### Selected passage
::::::::

ImportData will now accept a file path or a
dataframe.
Bug Fixes
- S3 class names were being added to
Collect dataframes
after writeToFile. Should no longer be required to manually
add class names or use ImportData to load RDS files to use
previously saved data with Create functions.
vosonSML 0.29.13
Minor Changes
- Minor documentation updates to
Create.semantic.twitter,
Create.twomode.twitter and the
Intro-to-vosonSML vignette:
- Specified the
tidyr, tidytext and
stopwords package requirements in descriptions and
examples
- Updated references to
twomode networks as
2-mode where possible
vosonSML 0.29.12
Bug Fixes
- Fixed an issue with custom classes assigned to dataframes causing an
vctrs error when using dplyr functions. The
classes are no longer needed post-method routing so they are simply
removed.
- Replaced an instance of the deprecated
dplyr::funs
function that was generating a warning.
Minor Changes
- Minor documentation updates.
vosonSML 0.29.11
Bug Fixes
- Fixed a reddit collect
bind_rows error on joining
dataframes with different types for the structure column. Column type
was being set to integer instead of character in cases when every thread
comment have no replies or depth (except the OP).
vosonSML 0.29.10
Minor Changes
- Reimplemented the
Create.semantic.twitter and
Create.twomode.twitter functions using the
tidytext package. They now better support tokenization of
tweet text and allows a range of stopword lists and sources to be used
from the stopwords package. The semantic network function
requires the tidytext and tidyr packages to be
installed before use.
- New parameters have been added to
Create.semantic.twitter:
- Numbers and urls can be removed or included from the term list using
removeNumbers and removeUrls, default value is
TRUE.
- The
assoc parameter has been added to choose which node
associations or ties to include in the network. The default value is
"limited" and includes only ties between most frequently
occurring hashtags and terms in tweets. A value of full
will also include ties between most frequently occurring hashtags and
hashtags, and terms with terms creating a more densely connected
network.

::::::::

### Aim
Answer these questions from the vosonSML changelog:
(a) In which version was an instance of the deprecated dplyr::funs function replaced?
(b) In the reddit collect fix, what type was the structure column wrongly being set to, and what should it have been?
(c) What is the default value of the assoc parameter?
Rely only on the changelog above.

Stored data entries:
::::::::

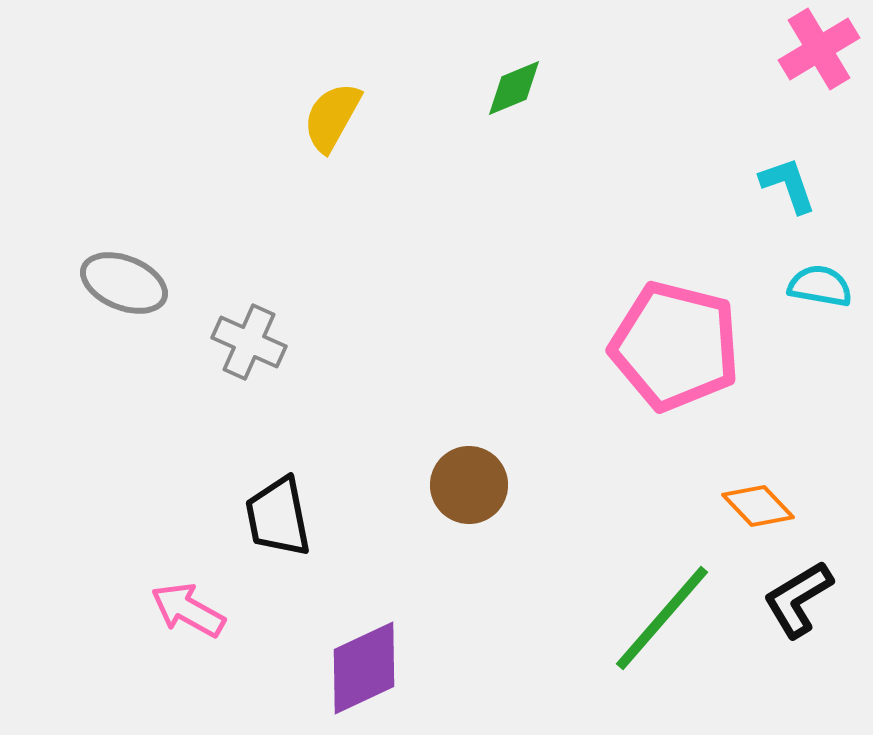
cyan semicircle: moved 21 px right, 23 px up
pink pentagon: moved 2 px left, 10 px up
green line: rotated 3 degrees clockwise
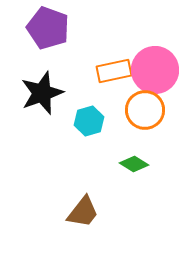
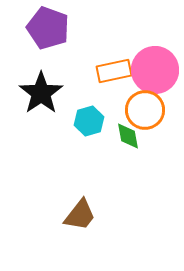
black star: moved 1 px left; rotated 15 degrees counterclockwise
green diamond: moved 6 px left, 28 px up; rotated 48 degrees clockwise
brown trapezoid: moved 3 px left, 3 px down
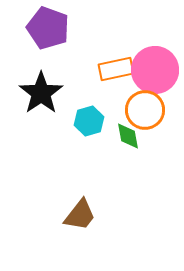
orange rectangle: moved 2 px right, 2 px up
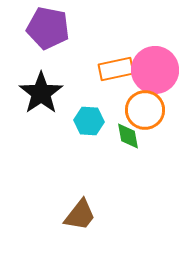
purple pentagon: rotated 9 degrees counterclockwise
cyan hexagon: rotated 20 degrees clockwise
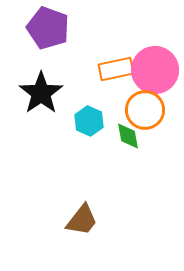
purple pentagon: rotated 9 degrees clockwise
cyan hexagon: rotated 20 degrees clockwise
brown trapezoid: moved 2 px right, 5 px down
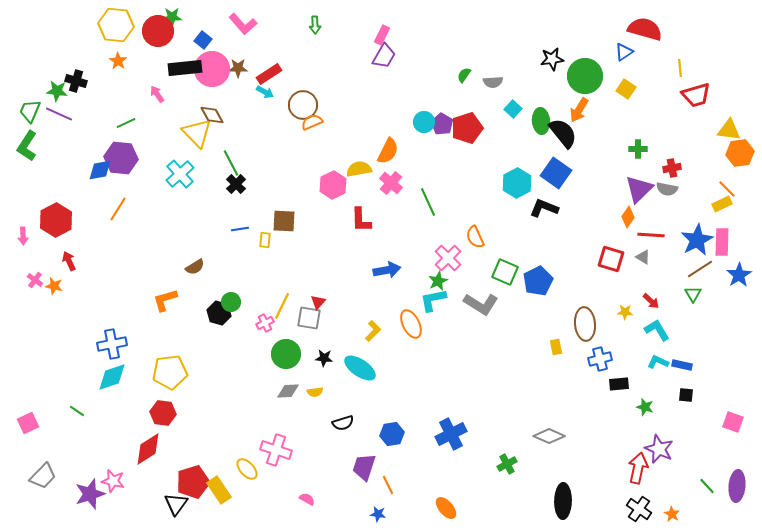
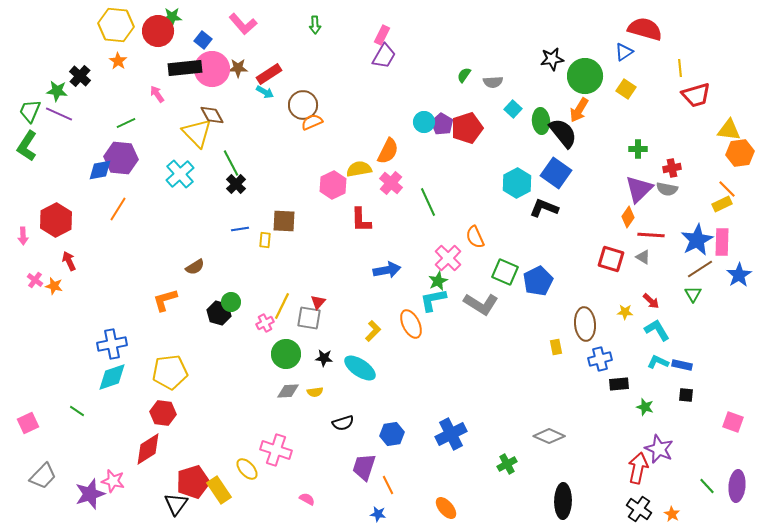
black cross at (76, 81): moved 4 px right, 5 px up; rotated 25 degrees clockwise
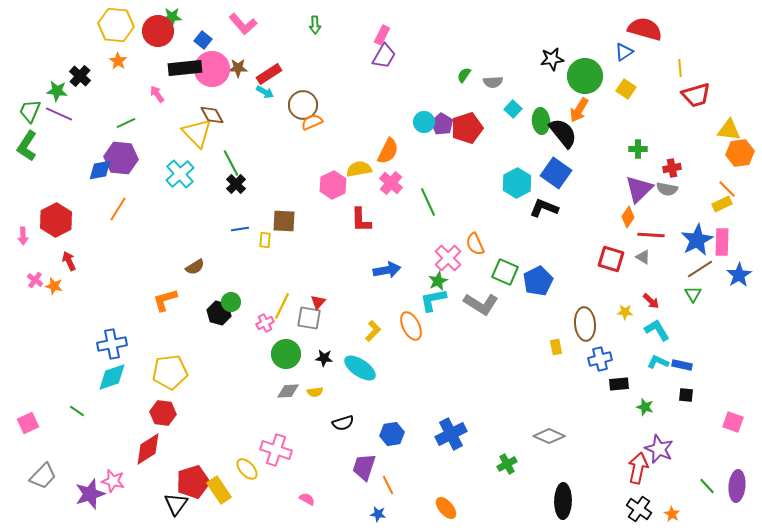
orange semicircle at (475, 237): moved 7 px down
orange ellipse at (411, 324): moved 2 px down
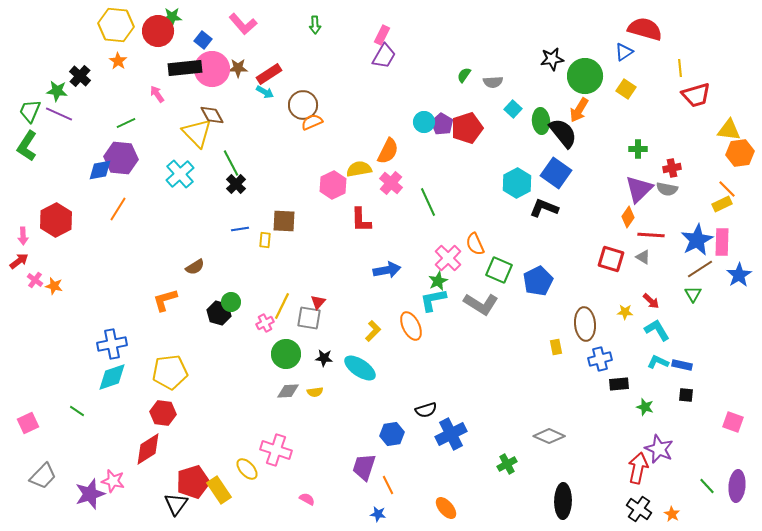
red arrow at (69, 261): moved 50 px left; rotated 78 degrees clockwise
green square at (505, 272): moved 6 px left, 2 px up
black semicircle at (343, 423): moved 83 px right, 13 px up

::::::::

### Response for this exercise
(a) vosonSML 0.29.12
(b) It was being set to integer instead of character.
(c) "limited"